А Мих впереди бабка этой бежит, он как бы окружил её.
А бабка:
– Чёкнутые дети, чёкнутая мать, - и - шмыг!
– в аптеку. Как раз перед нами дом, а в нём - аптека. Ну и мама - за бабкой. Тут перепалка пошла в аптеке. Очереди не было, бабка сразу лекарства просит. А лицо по-прежнему - белое, ни кровинки, хоть и шла быстро. Продавец просит маму успокоиться, угрожает милицию вызвать, а мама в раж вошла, от этой бабки никак не отстаёт. "Нормально, -- твердит.

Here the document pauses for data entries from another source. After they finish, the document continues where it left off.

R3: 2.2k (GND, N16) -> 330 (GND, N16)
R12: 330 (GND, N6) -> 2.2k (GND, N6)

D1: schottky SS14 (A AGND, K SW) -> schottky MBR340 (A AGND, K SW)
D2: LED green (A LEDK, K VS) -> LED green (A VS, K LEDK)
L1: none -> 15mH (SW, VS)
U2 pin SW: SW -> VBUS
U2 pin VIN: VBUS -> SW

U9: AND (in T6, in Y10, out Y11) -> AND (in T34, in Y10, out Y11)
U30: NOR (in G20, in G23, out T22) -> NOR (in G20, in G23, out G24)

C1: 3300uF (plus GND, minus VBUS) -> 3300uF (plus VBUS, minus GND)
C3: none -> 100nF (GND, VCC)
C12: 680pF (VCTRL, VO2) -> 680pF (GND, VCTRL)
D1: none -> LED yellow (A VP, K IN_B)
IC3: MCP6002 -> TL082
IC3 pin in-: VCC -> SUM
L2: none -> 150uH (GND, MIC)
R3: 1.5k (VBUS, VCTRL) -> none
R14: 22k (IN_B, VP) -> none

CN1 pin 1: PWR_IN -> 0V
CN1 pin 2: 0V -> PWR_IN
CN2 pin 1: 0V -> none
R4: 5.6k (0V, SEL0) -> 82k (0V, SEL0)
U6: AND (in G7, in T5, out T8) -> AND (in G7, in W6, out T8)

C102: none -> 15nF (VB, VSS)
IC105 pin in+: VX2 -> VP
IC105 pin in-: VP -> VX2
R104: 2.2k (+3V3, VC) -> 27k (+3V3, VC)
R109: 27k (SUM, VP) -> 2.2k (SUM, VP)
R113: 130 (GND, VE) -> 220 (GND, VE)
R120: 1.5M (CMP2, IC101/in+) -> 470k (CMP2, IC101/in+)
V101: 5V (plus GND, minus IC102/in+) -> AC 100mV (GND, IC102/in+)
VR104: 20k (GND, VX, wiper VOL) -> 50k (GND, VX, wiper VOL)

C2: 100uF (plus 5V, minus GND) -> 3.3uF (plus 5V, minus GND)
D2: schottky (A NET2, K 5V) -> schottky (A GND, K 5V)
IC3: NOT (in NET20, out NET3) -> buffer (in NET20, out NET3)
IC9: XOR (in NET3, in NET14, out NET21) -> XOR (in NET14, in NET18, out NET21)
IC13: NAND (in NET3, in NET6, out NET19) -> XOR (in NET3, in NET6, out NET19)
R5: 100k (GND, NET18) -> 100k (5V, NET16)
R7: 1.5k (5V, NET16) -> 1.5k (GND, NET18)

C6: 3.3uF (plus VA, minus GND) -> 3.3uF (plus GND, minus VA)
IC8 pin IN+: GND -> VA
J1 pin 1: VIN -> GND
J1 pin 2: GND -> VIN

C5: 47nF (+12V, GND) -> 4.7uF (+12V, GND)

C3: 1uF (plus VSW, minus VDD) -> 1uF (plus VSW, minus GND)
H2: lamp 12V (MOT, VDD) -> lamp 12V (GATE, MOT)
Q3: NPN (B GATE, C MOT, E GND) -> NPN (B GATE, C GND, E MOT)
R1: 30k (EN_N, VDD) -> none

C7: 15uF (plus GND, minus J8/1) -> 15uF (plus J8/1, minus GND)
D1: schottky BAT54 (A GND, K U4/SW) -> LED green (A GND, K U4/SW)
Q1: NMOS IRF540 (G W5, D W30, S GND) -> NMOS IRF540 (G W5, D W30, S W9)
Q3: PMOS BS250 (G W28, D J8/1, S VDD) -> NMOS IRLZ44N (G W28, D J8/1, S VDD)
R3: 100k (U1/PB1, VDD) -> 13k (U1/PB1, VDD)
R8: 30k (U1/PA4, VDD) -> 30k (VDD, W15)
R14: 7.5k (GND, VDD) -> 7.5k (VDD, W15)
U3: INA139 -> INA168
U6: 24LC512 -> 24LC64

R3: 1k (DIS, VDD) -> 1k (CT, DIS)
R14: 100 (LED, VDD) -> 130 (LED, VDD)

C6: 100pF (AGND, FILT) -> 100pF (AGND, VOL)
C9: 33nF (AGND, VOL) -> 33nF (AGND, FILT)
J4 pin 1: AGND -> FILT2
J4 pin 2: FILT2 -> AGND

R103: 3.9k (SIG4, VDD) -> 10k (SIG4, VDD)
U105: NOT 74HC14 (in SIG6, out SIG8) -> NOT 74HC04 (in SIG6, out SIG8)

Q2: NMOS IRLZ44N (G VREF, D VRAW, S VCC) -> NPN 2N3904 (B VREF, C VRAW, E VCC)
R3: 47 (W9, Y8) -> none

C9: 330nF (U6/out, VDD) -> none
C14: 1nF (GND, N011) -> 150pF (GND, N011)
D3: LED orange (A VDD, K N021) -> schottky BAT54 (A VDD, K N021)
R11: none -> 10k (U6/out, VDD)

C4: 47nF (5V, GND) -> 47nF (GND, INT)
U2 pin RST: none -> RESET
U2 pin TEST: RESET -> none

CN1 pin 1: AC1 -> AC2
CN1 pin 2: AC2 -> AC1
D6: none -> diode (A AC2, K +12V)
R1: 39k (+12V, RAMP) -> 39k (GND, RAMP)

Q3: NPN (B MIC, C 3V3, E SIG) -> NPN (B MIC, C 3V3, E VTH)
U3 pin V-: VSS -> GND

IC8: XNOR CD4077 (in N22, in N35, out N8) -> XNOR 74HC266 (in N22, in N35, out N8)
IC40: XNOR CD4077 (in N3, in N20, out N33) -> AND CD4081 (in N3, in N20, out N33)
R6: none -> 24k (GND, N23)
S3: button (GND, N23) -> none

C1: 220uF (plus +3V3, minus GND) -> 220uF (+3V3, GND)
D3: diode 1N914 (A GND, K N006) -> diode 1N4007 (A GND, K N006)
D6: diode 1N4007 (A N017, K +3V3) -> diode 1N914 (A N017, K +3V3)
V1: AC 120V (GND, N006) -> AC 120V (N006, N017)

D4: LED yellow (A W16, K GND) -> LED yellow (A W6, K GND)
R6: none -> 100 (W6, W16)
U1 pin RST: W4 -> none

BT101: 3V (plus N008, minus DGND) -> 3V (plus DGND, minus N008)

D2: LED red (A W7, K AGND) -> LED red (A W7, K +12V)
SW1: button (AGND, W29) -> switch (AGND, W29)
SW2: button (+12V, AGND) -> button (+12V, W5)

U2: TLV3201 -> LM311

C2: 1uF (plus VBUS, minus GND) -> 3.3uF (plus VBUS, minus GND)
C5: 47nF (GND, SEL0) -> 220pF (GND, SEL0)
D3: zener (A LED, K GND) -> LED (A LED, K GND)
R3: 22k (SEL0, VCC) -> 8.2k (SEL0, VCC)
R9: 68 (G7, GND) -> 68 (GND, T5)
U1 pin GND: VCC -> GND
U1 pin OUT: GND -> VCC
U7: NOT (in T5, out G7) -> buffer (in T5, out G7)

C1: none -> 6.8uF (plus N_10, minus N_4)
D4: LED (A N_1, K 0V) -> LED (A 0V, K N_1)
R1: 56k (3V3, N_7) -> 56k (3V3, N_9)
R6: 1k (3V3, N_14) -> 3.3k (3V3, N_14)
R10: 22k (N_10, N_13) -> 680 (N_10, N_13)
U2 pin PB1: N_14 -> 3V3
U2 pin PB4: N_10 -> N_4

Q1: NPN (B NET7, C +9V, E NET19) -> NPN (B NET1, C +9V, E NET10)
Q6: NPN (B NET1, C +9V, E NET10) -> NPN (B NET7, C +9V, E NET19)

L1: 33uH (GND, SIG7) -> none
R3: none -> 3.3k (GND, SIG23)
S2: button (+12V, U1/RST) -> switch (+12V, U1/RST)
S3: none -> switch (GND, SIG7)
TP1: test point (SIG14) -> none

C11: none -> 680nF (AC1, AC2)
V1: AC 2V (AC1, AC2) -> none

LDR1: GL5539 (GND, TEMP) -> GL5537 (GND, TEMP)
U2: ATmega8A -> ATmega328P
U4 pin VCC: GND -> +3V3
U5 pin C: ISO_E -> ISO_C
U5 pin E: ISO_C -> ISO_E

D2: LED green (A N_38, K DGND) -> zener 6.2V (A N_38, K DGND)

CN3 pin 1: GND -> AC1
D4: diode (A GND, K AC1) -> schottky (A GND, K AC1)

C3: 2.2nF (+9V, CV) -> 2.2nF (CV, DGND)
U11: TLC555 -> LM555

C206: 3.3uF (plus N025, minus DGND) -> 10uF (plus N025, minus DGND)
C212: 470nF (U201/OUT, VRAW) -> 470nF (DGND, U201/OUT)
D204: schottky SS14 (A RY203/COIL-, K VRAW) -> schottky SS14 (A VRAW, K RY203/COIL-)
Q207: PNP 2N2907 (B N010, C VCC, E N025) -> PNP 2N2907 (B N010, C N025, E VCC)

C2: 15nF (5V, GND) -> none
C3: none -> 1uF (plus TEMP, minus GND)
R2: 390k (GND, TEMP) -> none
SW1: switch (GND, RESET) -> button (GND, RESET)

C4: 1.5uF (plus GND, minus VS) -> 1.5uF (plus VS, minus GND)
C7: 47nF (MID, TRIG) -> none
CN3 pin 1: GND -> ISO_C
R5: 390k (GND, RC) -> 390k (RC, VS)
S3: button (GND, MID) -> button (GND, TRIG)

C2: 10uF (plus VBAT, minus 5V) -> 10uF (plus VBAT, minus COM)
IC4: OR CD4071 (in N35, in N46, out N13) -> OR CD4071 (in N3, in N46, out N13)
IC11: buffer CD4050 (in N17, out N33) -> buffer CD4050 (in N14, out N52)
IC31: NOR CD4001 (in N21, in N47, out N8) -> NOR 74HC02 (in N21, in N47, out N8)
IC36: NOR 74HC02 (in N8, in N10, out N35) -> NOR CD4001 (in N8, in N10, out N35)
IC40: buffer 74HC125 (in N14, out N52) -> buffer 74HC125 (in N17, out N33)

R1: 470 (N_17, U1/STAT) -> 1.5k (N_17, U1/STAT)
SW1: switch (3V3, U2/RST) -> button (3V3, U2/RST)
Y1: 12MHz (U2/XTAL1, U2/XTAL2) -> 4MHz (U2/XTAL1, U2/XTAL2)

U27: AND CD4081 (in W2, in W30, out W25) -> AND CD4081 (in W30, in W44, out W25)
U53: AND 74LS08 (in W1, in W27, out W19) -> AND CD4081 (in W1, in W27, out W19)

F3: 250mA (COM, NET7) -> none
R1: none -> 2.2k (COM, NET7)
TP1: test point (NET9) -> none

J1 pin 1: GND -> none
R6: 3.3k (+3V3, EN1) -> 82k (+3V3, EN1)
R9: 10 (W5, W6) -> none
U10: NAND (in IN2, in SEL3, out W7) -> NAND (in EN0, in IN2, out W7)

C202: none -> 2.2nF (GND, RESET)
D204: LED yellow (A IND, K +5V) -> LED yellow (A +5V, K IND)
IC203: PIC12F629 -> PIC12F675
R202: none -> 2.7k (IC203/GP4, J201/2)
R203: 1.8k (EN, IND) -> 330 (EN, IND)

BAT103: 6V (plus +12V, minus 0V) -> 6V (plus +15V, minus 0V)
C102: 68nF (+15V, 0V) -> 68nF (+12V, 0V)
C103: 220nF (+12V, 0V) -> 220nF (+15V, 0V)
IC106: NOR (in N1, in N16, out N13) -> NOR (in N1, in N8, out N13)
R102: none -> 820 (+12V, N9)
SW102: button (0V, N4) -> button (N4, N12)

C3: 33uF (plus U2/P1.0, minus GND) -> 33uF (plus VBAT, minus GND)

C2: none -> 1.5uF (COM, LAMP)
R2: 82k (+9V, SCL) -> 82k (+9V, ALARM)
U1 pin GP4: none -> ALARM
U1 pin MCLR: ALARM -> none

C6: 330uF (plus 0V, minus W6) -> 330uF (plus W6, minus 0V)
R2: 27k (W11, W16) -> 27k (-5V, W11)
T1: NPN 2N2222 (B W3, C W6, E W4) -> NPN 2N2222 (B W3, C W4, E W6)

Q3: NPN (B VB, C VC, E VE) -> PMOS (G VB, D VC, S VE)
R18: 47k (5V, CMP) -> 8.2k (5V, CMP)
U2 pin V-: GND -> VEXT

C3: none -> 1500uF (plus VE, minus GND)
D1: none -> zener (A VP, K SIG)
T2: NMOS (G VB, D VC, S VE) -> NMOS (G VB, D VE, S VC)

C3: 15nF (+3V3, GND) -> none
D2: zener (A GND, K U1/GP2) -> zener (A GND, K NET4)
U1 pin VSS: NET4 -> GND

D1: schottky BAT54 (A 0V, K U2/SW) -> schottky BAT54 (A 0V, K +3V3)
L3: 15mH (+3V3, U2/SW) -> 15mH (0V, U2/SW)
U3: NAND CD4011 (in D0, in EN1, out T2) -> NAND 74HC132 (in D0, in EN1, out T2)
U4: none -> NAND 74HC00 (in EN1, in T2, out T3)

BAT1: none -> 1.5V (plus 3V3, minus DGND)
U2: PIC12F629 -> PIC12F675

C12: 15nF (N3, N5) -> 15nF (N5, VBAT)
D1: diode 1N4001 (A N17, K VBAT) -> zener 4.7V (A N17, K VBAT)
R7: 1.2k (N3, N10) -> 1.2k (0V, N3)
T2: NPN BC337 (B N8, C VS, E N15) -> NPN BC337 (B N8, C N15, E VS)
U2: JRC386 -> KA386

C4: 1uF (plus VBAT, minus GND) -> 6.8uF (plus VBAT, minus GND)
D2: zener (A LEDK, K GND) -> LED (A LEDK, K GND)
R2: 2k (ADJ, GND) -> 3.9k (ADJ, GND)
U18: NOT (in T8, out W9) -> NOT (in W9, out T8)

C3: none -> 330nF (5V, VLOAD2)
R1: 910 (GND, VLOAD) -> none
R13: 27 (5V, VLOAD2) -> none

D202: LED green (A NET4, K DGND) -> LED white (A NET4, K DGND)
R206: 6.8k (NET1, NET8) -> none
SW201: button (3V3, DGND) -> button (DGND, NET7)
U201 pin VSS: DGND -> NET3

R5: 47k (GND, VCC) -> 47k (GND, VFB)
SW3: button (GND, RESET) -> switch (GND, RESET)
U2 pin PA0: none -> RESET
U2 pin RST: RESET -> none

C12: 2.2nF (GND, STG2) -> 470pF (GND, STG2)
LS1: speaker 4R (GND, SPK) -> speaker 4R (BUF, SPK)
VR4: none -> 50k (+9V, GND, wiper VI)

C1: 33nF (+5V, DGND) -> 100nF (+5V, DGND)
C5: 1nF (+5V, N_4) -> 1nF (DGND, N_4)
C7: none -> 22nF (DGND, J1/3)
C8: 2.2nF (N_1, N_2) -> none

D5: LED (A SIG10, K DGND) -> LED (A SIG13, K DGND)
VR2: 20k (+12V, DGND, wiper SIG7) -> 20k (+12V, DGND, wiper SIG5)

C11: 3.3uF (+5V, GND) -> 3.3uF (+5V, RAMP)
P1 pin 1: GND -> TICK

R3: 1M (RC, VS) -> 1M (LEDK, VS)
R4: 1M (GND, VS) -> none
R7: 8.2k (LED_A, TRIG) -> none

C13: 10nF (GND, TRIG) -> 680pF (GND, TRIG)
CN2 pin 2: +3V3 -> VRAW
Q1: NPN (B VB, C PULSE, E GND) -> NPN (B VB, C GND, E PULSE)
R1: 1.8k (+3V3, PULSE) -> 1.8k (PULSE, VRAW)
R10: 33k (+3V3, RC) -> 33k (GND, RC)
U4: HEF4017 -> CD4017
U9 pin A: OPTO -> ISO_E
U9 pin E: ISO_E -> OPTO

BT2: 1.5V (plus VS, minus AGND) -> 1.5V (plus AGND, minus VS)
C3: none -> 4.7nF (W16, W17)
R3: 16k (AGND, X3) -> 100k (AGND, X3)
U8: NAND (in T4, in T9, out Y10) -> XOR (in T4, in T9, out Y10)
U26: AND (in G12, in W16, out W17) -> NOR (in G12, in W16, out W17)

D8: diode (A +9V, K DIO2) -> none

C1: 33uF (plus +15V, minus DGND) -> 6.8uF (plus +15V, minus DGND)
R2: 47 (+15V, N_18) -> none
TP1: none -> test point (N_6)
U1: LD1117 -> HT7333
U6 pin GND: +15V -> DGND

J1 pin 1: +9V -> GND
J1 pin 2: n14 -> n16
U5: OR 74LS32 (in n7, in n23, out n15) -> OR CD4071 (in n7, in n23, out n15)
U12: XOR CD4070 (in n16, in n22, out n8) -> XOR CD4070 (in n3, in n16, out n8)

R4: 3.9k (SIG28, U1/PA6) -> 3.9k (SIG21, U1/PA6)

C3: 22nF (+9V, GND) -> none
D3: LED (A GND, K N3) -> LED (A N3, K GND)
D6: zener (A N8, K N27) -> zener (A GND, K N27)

– - У меня ребёнок чемпион, он в бассейн плавать ходит, а не драться и не ругаться". И тут бабка голос с железного сменила обратно на блёклый и, как будто ничего не было, всех этих последних двадцати минут преследования, вдруг говорит:
– - Вам, женщина, энергию девать некуда.
– - Нормально, -- говорит мама.
– Вы утверждаете, что мальчики восьмилетние виноваты в стычке с такими лбами.
– - Я ничего такого не говорила.
– Я ничего не-го-во-ри-ла!
– - Нормально: ничего не говорила?
– опешила мама.
– С грязью моих детей смешала.
А продавец опять просит очень вежливо: не шуметь. А внук-переросток напуганный к витрине с лекарствами жмётся, жмётся, его Михайло Иваныч молча пасёт, чтоб опять из-за его ругательств сыр-бор не вышел.
Тогда мама говорит на всю аптеку:
– - Нормально. Она, значит, ничего не говорила. Я этого так не оставлю!
Она подошла к переростку и спрашивает:
– - Вы у какого тренера?
А он блеет:
– - Не-е зна-аю.
И жмётся, и жмётся. Потупится в пол и - раз!-- на бабку глазами стрельнёт: чего, мол, не защищаешь? Глаза мышиные, чёрненькие, и бегают туда-сюда.
– - Весь в свою бабулю, -- говорит мама, берёт нас с Михой за руки и уходит.
На улице мама проголосовала, поймала машину, заплатила полтинник, мы вернулись в бассейн. И мама попросила у администратора разобраться. Вышла тренер абонементников. Татьяна Владимировна -- они же в этом бассейне все Владимировичи, их наверное по отчеством туда отбирали.